Fontaine Global Growth Fund has returned 64 percent so far in 1996 by making an unconventional bet on oil and minerals.

“We are heavily postured toward emerging natural resource companies around the world,” said Richard Fontaine, head of Richard Fontaine Associates in Baltimore and manager of the $2 million global growth fund.

An almost 80 percent commitment to natural resources - including gold, copper, zinc, diamond and oil exploration companies - is an unusual bet for a global fund. This year, however, it’s pushed Fontaine’s fund to the top of the global fund heap, according to Lipper Analytical Services Inc.

Fontaine Global Growth, which was launched four years ago, has always had a bias toward natural resources, but Fontaine’s wager is particularly profitable this year.

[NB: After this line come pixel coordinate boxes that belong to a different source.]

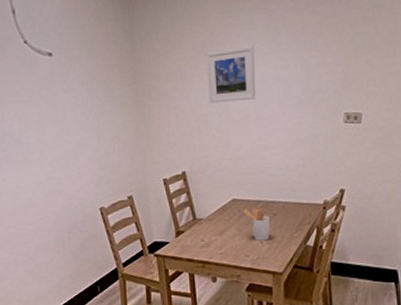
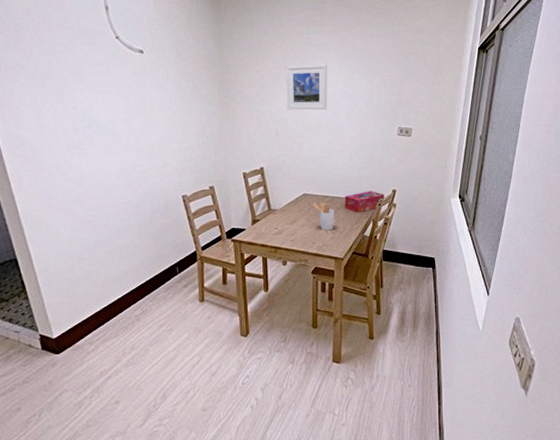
tissue box: none [281,192,330,219] -> present [344,191,384,213]

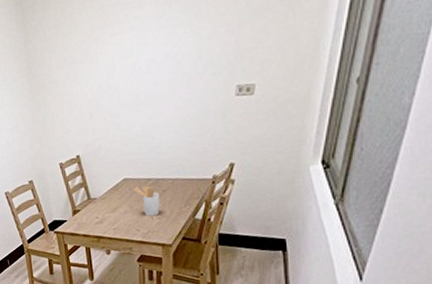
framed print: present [286,64,327,110] -> none [95,24,146,88]
tissue box: present [344,191,384,213] -> none [170,167,219,194]

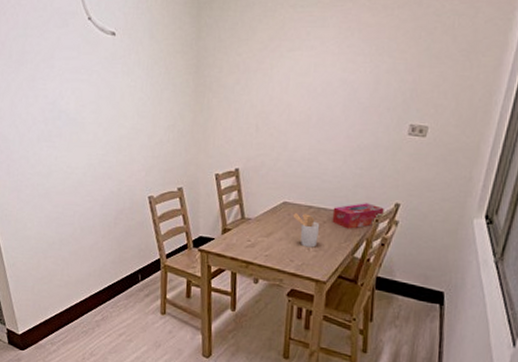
tissue box: none [170,167,219,194] -> present [332,203,384,229]

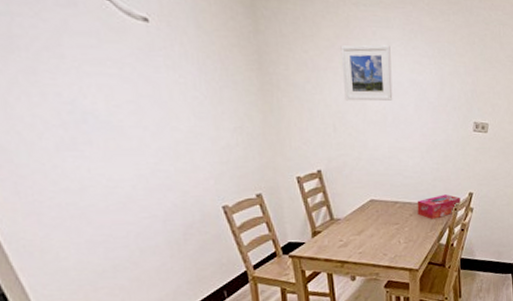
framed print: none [271,45,324,102] -> present [340,44,393,101]
utensil holder: present [292,213,320,248] -> none [381,209,407,240]

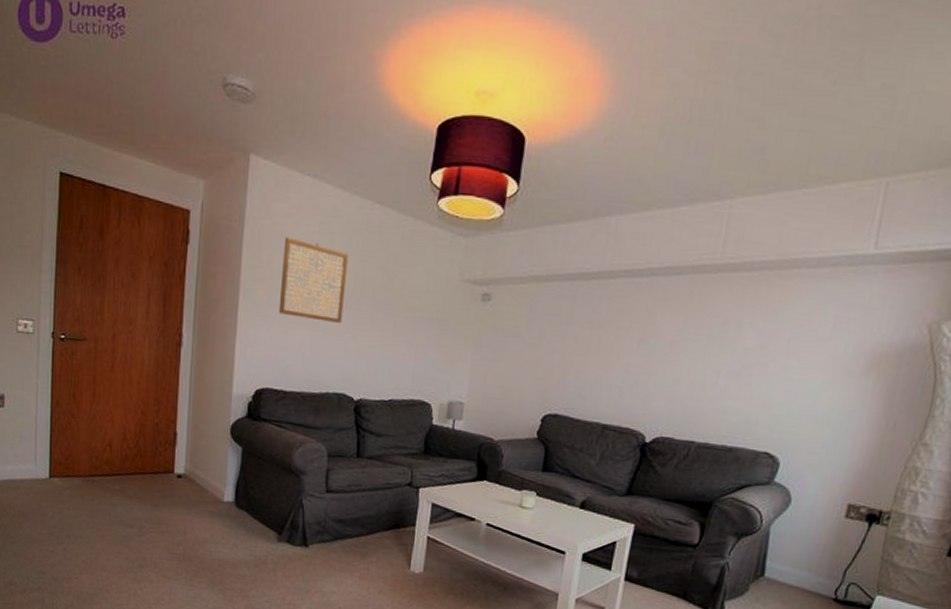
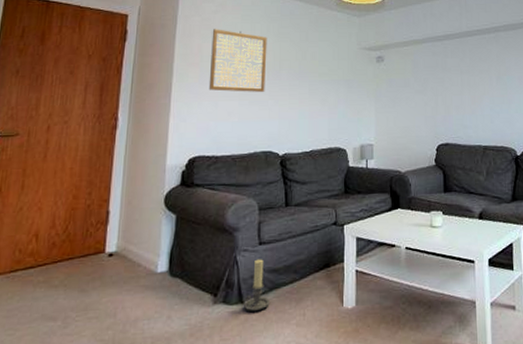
candle holder: none [308,506,334,557] -> present [244,259,270,311]

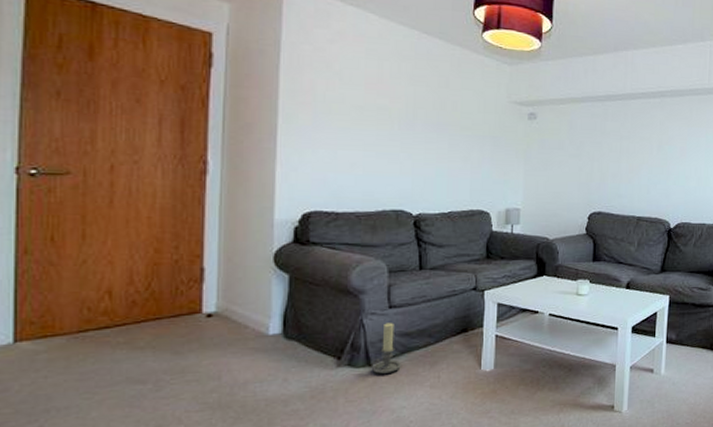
wall art: present [208,29,267,92] -> none [325,62,399,143]

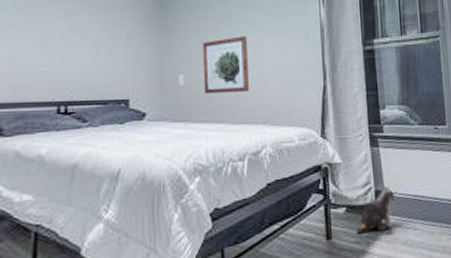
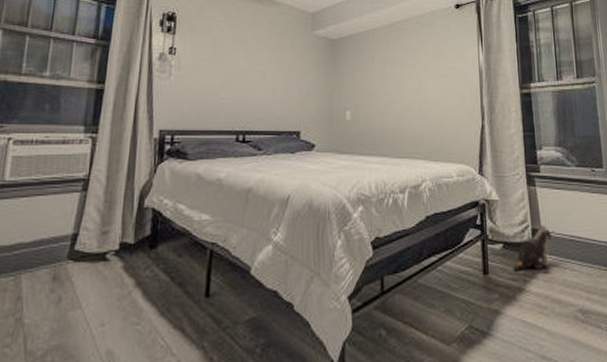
wall art: present [202,36,250,94] -> none [368,77,412,129]

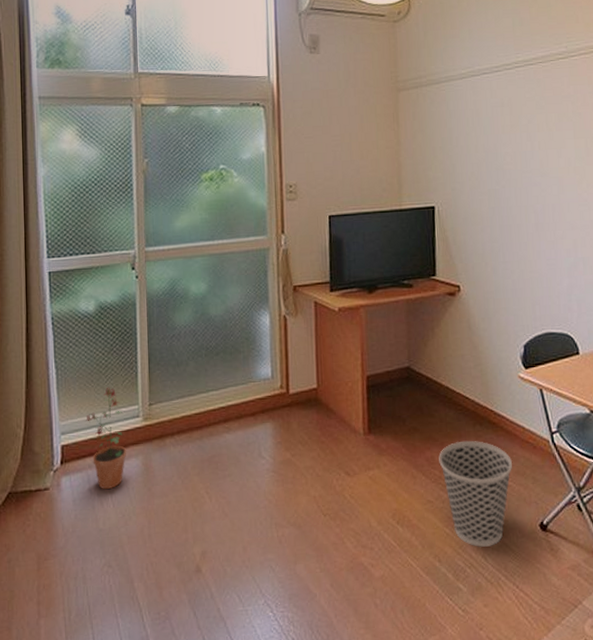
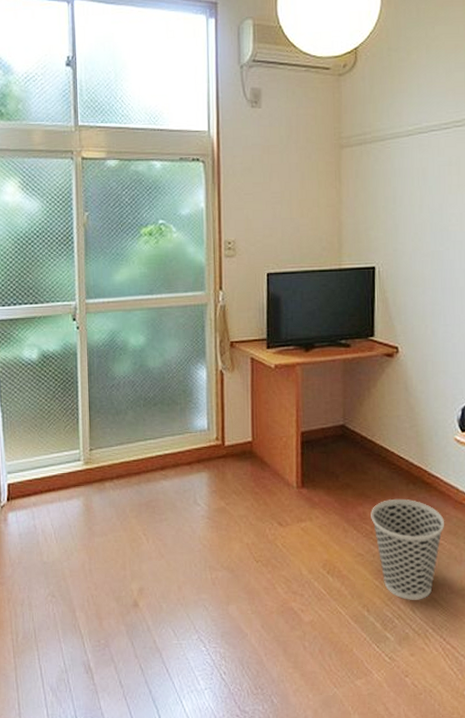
potted plant: present [86,387,126,490] -> none [30,431,68,527]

Gold prices rose to $417 an ounce in early February, a five year high, before falling to $388 Friday. The price drop hasn’t dampened gold mining stocks, which have continued their to ascent all year. That’s helped the fund to return almost six times the average for the 160 global funds tracked by Lipper.

Crude oil prices also jumped earlier this year, shooting to five year highs above $25 a barrel during April. The price rise helped send oil stocks higher. Crude oil fell to $19.70 a barrel on the New York Mercantile Friday.

Fontaine views the recent fall in oil and gold prices as short-term dips. The Federal Reserve was too lax when it cut interest rates three times since July 1995, he said, and we’ll pay for the cuts in higher prices.

Fontaine reckons that the U.S. rate of inflation could jump to between 4 percent and 5 percent in the next 12 months, and that will push interest rates on the benchmark 30-year Treasury bonds closer to 8 percent over next 12 months, from 6.95 percent today.

That’s a contrarian opinion.

Federal Reserve Bank President Thomas M. Hoenig said today the threat of accelerating inflation this year and next appears “unlikely.” He added that “price shocks” from recent surge in food and energy costs are temporary.

He’s also optimistic about oil stocks, as are other analysts. Fontaine has 10 percent of his portfolio in oil, including British Petroleum Co., Pennzoil Co., Exxon Corp., Mobil Corp. and Texaco Inc.